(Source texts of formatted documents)
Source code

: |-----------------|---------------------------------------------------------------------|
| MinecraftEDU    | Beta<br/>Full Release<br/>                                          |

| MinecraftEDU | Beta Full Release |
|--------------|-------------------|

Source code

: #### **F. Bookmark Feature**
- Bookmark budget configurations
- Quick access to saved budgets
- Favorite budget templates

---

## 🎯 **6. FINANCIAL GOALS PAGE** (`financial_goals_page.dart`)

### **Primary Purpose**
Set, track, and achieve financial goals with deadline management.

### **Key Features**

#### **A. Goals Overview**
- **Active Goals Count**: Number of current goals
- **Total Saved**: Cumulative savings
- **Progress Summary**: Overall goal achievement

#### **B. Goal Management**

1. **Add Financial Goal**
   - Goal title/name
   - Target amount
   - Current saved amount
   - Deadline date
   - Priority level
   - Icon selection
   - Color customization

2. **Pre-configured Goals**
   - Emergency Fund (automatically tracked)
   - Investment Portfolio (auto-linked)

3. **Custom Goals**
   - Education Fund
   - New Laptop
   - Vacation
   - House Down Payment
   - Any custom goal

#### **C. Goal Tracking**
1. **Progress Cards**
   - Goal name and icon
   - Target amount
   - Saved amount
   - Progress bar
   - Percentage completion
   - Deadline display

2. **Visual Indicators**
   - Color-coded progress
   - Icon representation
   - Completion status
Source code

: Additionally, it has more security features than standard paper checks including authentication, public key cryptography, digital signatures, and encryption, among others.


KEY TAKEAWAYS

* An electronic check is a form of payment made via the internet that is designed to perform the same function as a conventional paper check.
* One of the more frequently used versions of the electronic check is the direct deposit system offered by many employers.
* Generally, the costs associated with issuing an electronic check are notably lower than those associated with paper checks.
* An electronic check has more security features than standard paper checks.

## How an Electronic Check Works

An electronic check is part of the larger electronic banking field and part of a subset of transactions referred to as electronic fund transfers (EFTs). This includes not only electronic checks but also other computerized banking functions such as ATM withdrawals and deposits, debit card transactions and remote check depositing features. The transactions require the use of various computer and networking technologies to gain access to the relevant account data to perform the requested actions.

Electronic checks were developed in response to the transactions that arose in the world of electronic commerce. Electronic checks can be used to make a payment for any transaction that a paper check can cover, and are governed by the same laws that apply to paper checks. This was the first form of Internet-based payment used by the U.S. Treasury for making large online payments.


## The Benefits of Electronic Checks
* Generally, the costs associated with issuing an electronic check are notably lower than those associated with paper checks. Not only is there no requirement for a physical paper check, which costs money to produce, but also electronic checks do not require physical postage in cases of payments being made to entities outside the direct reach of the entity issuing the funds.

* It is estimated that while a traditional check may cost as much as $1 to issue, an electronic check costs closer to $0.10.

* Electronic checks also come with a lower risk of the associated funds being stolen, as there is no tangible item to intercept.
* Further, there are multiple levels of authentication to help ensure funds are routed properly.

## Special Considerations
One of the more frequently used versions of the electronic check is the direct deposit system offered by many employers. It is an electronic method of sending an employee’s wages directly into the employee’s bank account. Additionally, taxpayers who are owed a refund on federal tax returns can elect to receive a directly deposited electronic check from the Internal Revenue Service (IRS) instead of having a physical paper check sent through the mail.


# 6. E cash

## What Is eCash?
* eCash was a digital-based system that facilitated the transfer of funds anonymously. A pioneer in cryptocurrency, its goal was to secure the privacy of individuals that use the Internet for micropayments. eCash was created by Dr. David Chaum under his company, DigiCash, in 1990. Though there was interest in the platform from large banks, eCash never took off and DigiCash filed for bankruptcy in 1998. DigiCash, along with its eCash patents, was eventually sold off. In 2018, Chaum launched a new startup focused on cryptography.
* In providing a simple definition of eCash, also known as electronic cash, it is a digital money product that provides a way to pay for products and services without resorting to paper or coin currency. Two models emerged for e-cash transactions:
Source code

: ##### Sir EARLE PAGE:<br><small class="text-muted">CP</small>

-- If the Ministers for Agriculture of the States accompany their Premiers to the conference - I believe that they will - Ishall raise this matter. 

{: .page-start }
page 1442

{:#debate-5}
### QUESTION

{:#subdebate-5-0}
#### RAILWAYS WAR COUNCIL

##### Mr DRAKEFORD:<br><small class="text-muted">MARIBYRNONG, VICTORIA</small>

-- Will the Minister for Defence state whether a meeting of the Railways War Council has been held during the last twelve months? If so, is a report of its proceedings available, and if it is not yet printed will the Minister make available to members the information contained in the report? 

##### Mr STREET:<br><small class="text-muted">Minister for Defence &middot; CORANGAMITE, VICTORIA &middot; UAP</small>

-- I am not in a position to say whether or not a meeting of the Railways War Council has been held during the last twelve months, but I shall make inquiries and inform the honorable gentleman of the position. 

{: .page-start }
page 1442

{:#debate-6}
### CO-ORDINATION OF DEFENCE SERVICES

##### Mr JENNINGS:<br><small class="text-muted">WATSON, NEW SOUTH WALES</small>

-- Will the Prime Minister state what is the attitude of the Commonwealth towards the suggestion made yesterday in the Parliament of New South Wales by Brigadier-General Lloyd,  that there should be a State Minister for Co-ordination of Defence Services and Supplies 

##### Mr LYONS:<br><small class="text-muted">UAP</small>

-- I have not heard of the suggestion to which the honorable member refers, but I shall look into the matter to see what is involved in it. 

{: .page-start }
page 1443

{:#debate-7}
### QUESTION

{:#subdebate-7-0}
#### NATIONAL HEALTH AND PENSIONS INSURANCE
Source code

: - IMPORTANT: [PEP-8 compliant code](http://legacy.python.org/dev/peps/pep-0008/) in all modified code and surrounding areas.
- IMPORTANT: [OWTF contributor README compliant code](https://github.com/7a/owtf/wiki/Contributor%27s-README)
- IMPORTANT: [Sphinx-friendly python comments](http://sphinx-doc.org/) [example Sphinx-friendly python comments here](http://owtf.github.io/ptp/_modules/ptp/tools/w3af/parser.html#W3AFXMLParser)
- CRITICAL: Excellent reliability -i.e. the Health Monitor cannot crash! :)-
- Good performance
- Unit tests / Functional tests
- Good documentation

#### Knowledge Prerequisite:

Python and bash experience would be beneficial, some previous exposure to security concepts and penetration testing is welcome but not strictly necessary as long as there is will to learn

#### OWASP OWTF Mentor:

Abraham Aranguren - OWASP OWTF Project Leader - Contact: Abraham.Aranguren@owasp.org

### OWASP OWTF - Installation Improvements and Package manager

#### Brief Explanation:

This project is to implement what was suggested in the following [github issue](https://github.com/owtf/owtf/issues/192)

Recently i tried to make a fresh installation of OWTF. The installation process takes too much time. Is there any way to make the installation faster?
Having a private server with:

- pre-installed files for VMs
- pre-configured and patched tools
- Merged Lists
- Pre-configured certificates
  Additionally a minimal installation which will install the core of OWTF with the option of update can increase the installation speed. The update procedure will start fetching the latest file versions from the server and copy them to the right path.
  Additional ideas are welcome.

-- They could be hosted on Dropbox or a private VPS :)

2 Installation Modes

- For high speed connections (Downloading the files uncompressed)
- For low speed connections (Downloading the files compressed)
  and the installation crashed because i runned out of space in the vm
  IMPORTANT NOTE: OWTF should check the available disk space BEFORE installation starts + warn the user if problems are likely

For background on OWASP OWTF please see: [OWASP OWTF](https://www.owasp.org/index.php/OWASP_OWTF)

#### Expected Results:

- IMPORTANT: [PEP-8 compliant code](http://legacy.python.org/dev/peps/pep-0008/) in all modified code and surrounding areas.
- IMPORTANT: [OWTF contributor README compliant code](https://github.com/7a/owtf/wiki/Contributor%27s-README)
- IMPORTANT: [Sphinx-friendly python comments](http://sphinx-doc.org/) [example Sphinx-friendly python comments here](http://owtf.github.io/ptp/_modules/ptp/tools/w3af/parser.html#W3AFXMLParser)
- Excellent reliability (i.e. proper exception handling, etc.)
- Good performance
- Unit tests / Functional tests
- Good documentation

## JOB
Rewrite the lines from the one containing "Python and bash" through the one containing "This project is" in the entries above as a numbered list, leaving out blank lines.

## THE COMPLETED TASK
1. Python and bash experience would be beneficial, some previous exposure to security concepts and penetration testing is welcome but not strictly necessary as long as there is will to learn
2. #### OWASP OWTF Mentor:
3. Abraham Aranguren - OWASP OWTF Project Leader - Contact: Abraham.Aranguren@owasp.org
4. ### OWASP OWTF - Installation Improvements and Package manager
5. #### Brief Explanation:
6. This project is to implement what was suggested in the following [github issue](https://github.com/owtf/owtf/issues/192)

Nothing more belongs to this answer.